### GOAL
Rewrite the lines below as a numbered list, leaving out any blank lines.

### Data entries
_ _ _
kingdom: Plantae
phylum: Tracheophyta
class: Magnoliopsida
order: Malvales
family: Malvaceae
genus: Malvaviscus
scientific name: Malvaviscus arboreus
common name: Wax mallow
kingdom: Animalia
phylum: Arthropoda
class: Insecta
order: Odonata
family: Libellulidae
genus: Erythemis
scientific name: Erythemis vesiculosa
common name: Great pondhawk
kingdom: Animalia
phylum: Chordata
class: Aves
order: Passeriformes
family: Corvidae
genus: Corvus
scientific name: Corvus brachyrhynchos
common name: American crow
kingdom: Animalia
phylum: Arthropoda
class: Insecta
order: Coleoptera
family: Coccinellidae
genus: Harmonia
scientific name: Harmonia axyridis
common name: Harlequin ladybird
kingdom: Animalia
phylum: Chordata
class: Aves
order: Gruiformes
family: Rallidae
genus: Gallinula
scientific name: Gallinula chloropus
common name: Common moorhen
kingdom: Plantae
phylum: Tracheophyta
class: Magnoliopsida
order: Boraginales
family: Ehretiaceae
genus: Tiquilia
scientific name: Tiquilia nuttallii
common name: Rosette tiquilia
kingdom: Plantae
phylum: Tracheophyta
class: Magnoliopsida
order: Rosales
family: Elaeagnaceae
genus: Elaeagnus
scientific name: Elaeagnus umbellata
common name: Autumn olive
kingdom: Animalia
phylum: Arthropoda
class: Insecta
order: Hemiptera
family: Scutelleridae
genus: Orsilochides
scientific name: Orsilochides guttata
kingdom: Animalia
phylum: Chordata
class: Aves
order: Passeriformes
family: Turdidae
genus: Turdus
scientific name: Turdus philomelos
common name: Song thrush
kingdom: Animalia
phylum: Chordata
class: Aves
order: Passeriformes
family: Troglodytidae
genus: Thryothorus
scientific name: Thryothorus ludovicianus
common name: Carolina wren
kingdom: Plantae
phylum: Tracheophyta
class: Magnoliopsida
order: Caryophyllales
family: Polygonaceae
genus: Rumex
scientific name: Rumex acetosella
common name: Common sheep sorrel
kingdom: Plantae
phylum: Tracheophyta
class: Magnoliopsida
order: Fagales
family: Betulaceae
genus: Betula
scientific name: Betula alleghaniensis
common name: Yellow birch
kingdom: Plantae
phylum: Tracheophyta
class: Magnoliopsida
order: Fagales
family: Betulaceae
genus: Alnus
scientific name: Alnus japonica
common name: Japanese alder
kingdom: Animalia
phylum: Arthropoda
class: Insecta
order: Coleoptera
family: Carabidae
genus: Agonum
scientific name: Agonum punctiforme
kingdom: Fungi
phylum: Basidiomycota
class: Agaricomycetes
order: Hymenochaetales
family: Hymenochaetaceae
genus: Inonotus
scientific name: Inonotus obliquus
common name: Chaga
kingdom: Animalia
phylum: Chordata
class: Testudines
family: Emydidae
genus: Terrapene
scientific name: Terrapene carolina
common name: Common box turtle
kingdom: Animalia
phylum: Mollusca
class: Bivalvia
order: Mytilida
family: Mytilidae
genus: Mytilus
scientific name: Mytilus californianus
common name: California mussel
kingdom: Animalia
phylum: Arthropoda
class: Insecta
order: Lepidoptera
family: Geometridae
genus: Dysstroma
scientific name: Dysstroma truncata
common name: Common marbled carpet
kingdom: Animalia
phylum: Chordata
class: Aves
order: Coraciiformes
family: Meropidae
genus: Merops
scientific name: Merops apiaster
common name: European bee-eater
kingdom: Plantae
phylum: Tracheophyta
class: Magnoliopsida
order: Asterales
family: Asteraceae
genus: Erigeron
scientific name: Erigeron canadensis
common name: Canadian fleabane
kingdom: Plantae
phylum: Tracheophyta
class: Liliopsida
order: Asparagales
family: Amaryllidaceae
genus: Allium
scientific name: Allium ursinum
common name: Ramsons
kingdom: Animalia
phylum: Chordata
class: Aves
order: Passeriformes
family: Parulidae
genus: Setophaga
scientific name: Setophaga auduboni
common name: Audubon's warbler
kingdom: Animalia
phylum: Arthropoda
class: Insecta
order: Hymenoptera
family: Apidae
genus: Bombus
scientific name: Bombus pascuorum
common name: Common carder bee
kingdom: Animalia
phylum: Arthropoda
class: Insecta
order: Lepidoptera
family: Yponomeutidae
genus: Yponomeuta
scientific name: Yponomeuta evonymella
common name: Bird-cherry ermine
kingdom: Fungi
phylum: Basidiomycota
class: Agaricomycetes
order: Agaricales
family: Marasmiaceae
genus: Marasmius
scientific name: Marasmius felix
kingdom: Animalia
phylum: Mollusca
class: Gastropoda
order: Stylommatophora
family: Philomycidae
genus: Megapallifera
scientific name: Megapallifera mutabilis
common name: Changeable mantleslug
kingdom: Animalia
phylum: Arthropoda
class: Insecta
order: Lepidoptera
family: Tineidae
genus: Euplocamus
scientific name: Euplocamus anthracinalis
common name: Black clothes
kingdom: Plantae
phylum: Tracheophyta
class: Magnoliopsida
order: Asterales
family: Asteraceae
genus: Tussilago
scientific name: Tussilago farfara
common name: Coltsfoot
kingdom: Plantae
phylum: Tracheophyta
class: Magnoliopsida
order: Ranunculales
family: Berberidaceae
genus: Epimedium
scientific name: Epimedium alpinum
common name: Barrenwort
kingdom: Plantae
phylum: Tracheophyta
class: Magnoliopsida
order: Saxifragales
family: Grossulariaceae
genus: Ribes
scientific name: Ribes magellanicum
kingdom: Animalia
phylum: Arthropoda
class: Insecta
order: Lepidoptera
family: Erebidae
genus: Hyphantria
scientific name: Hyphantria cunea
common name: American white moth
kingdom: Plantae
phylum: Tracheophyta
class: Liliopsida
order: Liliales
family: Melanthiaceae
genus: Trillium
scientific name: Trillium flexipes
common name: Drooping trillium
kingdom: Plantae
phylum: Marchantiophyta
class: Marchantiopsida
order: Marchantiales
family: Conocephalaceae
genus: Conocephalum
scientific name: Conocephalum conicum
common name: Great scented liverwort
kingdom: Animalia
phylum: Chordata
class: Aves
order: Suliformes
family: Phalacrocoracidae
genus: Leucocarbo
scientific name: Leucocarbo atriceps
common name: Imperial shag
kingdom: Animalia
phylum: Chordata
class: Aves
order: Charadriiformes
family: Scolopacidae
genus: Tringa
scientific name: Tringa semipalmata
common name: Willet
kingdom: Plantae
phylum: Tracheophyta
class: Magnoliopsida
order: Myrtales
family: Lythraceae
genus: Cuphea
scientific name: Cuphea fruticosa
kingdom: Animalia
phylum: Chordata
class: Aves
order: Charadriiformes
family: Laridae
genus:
_ _ _
### THE SOLUTION
1. kingdom: Plantae
2. phylum: Tracheophyta
3. class: Magnoliopsida
4. order: Malvales
5. family: Malvaceae
6. genus: Malvaviscus
7. scientific name: Malvaviscus arboreus
8. common name: Wax mallow
9. kingdom: Animalia
10. phylum: Arthropoda
11. class: Insecta
12. order: Odonata
13. family: Libellulidae
14. genus: Erythemis
15. scientific name: Erythemis vesiculosa
16. common name: Great pondhawk
17. kingdom: Animalia
18. phylum: Chordata
19. class: Aves
20. order: Passeriformes
21. family: Corvidae
22. genus: Corvus
23. scientific name: Corvus brachyrhynchos
24. common name: American crow
25. kingdom: Animalia
26. phylum: Arthropoda
27. class: Insecta
28. order: Coleoptera
29. family: Coccinellidae
30. genus: Harmonia
31. scientific name: Harmonia axyridis
32. common name: Harlequin ladybird
33. kingdom: Animalia
34. phylum: Chordata
35. class: Aves
36. order: Gruiformes
37. family: Rallidae
38. genus: Gallinula
39. scientific name: Gallinula chloropus
40. common name: Common moorhen
41. kingdom: Plantae
42. phylum: Tracheophyta
43. class: Magnoliopsida
44. order: Boraginales
45. family: Ehretiaceae
46. genus: Tiquilia
47. scientific name: Tiquilia nuttallii
48. common name: Rosette tiquilia
49. kingdom: Plantae
50. phylum: Tracheophyta
51. class: Magnoliopsida
52. order: Rosales
53. family: Elaeagnaceae
54. genus: Elaeagnus
55. scientific name: Elaeagnus umbellata
56. common name: Autumn olive
57. kingdom: Animalia
58. phylum: Arthropoda
59. class: Insecta
60. order: Hemiptera
61. family: Scutelleridae
62. genus: Orsilochides
63. scientific name: Orsilochides guttata
64. kingdom: Animalia
65. phylum: Chordata
66. class: Aves
67. order: Passeriformes
68. family: Turdidae
69. genus: Turdus
70. scientific name: Turdus philomelos
71. common name: Song thrush
72. kingdom: Animalia
73. phylum: Chordata
74. class: Aves
75. order: Passeriformes
76. family: Troglodytidae
77. genus: Thryothorus
78. scientific name: Thryothorus ludovicianus
79. common name: Carolina wren
80. kingdom: Plantae
81. phylum: Tracheophyta
82. class: Magnoliopsida
83. order: Caryophyllales
84. family: Polygonaceae
85. genus: Rumex
86. scientific name: Rumex acetosella
87. common name: Common sheep sorrel
88. kingdom: Plantae
89. phylum: Tracheophyta
90. class: Magnoliopsida
91. order: Fagales
92. family: Betulaceae
93. genus: Betula
94. scientific name: Betula alleghaniensis
95. common name: Yellow birch
96. kingdom: Plantae
97. phylum: Tracheophyta
98. class: Magnoliopsida
99. order: Fagales
100. family: Betulaceae
101. genus: Alnus
102. scientific name: Alnus japonica
103. common name: Japanese alder
104. kingdom: Animalia
105. phylum: Arthropoda
106. class: Insecta
107. order: Coleoptera
108. family: Carabidae
109. genus: Agonum
110. scientific name: Agonum punctiforme
111. kingdom: Fungi
112. phylum: Basidiomycota
113. class: Agaricomycetes
114. order: Hymenochaetales
115. family: Hymenochaetaceae
116. genus: Inonotus
117. scientific name: Inonotus obliquus
118. common name: Chaga
119. kingdom: Animalia
120. phylum: Chordata
121. class: Testudines
122. family: Emydidae
123. genus: Terrapene
124. scientific name: Terrapene carolina
125. common name: Common box turtle
126. kingdom: Animalia
127. phylum: Mollusca
128. class: Bivalvia
129. order: Mytilida
130. family: Mytilidae
131. genus: Mytilus
132. scientific name: Mytilus californianus
133. common name: California mussel
134. kingdom: Animalia
135. phylum: Arthropoda
136. class: Insecta
137. order: Lepidoptera
138. family: Geometridae
139. genus: Dysstroma
140. scientific name: Dysstroma truncata
141. common name: Common marbled carpet
142. kingdom: Animalia
143. phylum: Chordata
144. class: Aves
145. order: Coraciiformes
146. family: Meropidae
147. genus: Merops
148. scientific name: Merops apiaster
149. common name: European bee-eater
150. kingdom: Plantae
151. phylum: Tracheophyta
152. class: Magnoliopsida
153. order: Asterales
154. family: Asteraceae
155. genus: Erigeron
156. scientific name: Erigeron canadensis
157. common name: Canadian fleabane
158. kingdom: Plantae
159. phylum: Tracheophyta
160. class: Liliopsida
161. order: Asparagales
162. family: Amaryllidaceae
163. genus: Allium
164. scientific name: Allium ursinum
165. common name: Ramsons
166. kingdom: Animalia
167. phylum: Chordata
168. class: Aves
169. order: Passeriformes
170. family: Parulidae
171. genus: Setophaga
172. scientific name: Setophaga auduboni
173. common name: Audubon's warbler
174. kingdom: Animalia
175. phylum: Arthropoda
176. class: Insecta
177. order: Hymenoptera
178. family: Apidae
179. genus: Bombus
180. scientific name: Bombus pascuorum
181. common name: Common carder bee
182. kingdom: Animalia
183. phylum: Arthropoda
184. class: Insecta
185. order: Lepidoptera
186. family: Yponomeutidae
187. genus: Yponomeuta
188. scientific name: Yponomeuta evonymella
189. common name: Bird-cherry ermine
190. kingdom: Fungi
191. phylum: Basidiomycota
192. class: Agaricomycetes
193. order: Agaricales
194. family: Marasmiaceae
195. genus: Marasmius
196. scientific name: Marasmius felix
197. kingdom: Animalia
198. phylum: Mollusca
199. class: Gastropoda
200. order: Stylommatophora
201. family: Philomycidae
202. genus: Megapallifera
203. scientific name: Megapallifera mutabilis
204. common name: Changeable mantleslug
205. kingdom: Animalia
206. phylum: Arthropoda
207. class: Insecta
208. order: Lepidoptera
209. family: Tineidae
210. genus: Euplocamus
211. scientific name: Euplocamus anthracinalis
212. common name: Black clothes
213. kingdom: Plantae
214. phylum: Tracheophyta
215. class: Magnoliopsida
216. order: Asterales
217. family: Asteraceae
218. genus: Tussilago
219. scientific name: Tussilago farfara
220. common name: Coltsfoot
221. kingdom: Plantae
222. phylum: Tracheophyta
223. class: Magnoliopsida
224. order: Ranunculales
225. family: Berberidaceae
226. genus: Epimedium
227. scientific name: Epimedium alpinum
228. common name: Barrenwort
229. kingdom: Plantae
230. phylum: Tracheophyta
231. class: Magnoliopsida
232. order: Saxifragales
233. family: Grossulariaceae
234. genus: Ribes
235. scientific name: Ribes magellanicum
236. kingdom: Animalia
237. phylum: Arthropoda
238. class: Insecta
239. order: Lepidoptera
240. family: Erebidae
241. genus: Hyphantria
242. scientific name: Hyphantria cunea
243. common name: American white moth
244. kingdom: Plantae
245. phylum: Tracheophyta
246. class: Liliopsida
247. order: Liliales
248. family: Melanthiaceae
249. genus: Trillium
250. scientific name: Trillium flexipes
251. common name: Drooping trillium
252. kingdom: Plantae
253. phylum: Marchantiophyta
254. class: Marchantiopsida
255. order: Marchantiales
256. family: Conocephalaceae
257. genus: Conocephalum
258. scientific name: Conocephalum conicum
259. common name: Great scented liverwort
260. kingdom: Animalia
261. phylum: Chordata
262. class: Aves
263. order: Suliformes
264. family: Phalacrocoracidae
265. genus: Leucocarbo
266. scientific name: Leucocarbo atriceps
267. common name: Imperial shag
268. kingdom: Animalia
269. phylum: Chordata
270. class: Aves
271. order: Charadriiformes
272. family: Scolopacidae
273. genus: Tringa
274. scientific name: Tringa semipalmata
275. common name: Willet
276. kingdom: Plantae
277. phylum: Tracheophyta
278. class: Magnoliopsida
279. order: Myrtales
280. family: Lythraceae
281. genus: Cuphea
282. scientific name: Cuphea fruticosa
283. kingdom: Animalia
284. phylum: Chordata
285. class: Aves
286. order: Charadriiformes
287. family: Laridae
288. genus:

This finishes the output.